### やること
読み物では、キーボードカバーとして何を使っていますか?

### 読み物
# # #

千文小説 その731:出汁
こんにちは、上村元です。よろしくお願いします。
何を、あんなに、もめていたの?
首を傾げたくなるくらい、炬燵の上の電子機器たちは、ノープロブレム。
具体的に、君には、これね、君には、それね。
役割を割り振ったわけでもないのに、自然と、出ては、引っ込み。
ユーザーにも、機体にも、負担がない。
これですよ…。
この状態を、目指していたんですよ。
にっふーん。
すりすり。
ぐりぐり。
MacBookの画面の中、愛しの井口さんにすりついて、ご機嫌極まりない愛猫が、キーボードカバーにしているプラスチック板から落っこちないよう、手を添えつつ。
ため息をついて、天井を仰ぎます。
何かが、足りなかった。

# # #

### 提供情報

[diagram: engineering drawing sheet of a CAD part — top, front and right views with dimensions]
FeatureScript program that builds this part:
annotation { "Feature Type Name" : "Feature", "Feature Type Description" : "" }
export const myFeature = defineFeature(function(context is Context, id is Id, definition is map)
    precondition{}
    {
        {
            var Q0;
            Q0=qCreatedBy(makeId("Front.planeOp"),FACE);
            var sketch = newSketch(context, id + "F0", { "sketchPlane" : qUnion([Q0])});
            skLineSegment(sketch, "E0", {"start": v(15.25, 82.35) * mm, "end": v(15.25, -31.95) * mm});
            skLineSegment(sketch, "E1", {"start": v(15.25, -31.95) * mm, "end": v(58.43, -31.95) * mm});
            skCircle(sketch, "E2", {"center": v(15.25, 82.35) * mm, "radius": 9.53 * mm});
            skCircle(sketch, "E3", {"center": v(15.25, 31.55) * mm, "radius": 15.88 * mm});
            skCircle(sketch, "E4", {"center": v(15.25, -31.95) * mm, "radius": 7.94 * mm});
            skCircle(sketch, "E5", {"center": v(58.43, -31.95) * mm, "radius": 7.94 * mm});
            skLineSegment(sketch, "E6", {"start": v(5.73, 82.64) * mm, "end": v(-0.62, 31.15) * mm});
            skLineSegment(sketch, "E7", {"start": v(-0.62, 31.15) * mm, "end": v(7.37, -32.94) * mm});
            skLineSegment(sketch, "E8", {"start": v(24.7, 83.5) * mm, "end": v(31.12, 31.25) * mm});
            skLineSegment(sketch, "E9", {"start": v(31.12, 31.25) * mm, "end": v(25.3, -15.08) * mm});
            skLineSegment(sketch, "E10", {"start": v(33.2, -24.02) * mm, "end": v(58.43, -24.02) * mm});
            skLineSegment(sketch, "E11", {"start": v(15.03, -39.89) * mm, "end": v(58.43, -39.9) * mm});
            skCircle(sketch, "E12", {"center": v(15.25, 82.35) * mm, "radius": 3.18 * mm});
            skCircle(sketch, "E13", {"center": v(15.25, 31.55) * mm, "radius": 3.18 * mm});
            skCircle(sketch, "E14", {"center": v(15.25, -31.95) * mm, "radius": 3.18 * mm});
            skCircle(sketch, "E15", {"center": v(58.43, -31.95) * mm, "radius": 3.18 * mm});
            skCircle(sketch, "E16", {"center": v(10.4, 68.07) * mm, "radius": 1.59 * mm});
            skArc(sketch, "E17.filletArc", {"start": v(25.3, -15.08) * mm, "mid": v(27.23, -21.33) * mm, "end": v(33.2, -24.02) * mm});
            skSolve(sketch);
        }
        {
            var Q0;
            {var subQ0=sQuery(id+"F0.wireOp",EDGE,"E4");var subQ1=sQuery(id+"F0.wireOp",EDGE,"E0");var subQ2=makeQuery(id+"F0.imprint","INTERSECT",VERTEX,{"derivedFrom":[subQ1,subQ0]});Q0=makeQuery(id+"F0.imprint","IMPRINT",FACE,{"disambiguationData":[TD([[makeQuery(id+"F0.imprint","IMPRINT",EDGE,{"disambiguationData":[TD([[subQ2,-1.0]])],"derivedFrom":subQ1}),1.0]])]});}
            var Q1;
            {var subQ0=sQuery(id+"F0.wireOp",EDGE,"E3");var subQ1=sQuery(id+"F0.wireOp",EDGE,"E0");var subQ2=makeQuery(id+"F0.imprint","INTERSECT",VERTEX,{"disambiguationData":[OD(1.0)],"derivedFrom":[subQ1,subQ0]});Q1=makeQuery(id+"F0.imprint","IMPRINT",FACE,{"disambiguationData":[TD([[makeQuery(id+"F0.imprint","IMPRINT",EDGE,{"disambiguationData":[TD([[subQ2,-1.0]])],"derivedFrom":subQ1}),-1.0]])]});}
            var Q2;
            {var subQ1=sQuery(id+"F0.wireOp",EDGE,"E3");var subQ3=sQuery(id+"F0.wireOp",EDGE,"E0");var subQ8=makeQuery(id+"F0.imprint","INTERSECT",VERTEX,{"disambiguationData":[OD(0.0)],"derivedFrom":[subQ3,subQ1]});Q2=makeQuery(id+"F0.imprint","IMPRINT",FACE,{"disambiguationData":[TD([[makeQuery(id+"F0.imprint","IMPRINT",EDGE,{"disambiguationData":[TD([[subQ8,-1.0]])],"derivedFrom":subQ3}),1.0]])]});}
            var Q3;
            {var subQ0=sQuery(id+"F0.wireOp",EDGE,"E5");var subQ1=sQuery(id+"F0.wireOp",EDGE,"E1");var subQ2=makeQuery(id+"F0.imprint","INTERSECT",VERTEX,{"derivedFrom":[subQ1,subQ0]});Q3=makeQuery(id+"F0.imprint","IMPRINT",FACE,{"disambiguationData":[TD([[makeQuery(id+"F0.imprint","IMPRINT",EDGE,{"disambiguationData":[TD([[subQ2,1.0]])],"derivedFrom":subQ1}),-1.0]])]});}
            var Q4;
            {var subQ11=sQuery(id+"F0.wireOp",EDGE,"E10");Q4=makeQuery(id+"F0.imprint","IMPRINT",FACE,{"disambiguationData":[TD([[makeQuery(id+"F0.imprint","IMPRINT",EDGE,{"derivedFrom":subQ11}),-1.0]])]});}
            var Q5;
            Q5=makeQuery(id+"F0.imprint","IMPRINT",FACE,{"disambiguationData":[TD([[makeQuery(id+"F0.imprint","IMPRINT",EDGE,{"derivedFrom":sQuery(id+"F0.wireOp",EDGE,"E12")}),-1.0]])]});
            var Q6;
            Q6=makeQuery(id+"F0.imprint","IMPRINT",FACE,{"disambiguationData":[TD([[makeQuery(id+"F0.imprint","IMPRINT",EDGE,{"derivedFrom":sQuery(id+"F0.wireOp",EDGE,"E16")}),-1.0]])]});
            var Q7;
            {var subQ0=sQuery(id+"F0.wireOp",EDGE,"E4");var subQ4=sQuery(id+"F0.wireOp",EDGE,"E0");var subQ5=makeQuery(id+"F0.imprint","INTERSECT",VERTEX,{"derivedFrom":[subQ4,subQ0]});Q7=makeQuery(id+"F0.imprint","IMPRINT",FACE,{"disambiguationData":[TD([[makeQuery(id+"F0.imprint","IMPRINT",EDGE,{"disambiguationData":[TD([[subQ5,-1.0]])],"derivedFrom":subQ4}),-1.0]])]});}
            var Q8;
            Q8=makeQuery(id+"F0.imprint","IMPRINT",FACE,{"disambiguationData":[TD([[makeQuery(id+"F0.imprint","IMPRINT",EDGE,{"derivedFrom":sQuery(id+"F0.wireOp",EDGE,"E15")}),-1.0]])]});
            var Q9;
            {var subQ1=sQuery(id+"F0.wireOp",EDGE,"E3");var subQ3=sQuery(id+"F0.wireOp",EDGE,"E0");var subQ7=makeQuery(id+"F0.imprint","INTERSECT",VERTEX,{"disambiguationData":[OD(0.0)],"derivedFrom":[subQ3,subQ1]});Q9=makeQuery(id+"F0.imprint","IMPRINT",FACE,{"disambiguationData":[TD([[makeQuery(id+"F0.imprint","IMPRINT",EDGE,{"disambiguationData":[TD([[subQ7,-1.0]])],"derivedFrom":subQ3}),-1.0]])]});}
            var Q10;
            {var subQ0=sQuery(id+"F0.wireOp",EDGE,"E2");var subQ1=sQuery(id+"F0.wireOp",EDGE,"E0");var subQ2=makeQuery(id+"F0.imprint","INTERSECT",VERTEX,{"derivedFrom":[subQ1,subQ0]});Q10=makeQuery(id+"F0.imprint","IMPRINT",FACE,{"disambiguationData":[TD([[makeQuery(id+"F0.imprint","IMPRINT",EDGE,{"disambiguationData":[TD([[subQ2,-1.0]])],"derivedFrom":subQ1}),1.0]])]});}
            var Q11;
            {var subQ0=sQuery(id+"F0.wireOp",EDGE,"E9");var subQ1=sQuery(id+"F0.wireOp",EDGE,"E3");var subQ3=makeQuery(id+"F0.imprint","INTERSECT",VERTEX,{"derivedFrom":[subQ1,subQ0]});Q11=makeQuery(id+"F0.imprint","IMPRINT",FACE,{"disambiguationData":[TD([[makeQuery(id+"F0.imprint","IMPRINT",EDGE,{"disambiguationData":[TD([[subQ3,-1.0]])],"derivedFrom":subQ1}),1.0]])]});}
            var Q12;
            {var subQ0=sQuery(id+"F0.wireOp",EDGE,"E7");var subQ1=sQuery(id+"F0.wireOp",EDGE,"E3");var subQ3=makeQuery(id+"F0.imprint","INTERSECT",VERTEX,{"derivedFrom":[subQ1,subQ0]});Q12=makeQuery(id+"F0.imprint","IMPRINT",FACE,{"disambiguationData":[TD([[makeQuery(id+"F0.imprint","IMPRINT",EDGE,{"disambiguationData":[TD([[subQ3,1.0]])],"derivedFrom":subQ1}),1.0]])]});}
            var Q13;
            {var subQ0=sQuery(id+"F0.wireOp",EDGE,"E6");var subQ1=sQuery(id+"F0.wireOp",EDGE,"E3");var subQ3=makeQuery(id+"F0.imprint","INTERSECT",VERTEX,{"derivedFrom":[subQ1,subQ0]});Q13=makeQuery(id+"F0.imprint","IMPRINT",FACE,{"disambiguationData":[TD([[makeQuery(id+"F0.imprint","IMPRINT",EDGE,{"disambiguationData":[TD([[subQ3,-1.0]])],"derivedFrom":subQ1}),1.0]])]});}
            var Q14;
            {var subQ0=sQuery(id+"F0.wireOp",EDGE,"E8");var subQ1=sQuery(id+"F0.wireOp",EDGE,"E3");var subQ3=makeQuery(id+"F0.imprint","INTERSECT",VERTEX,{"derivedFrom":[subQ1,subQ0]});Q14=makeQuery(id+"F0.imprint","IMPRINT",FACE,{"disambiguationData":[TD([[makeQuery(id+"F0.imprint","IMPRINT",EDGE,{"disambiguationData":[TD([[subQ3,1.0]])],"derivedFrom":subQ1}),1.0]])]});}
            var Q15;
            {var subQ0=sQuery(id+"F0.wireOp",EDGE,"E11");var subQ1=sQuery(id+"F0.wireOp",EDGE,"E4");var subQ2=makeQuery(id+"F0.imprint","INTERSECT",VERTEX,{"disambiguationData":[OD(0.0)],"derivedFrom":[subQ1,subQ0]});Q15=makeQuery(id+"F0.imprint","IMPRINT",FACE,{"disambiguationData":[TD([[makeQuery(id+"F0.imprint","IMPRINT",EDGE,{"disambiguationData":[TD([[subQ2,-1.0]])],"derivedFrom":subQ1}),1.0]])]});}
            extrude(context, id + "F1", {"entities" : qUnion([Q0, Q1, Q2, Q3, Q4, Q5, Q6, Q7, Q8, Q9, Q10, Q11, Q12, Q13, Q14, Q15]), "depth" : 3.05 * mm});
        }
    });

# # #

### 解答
プラスチック板です。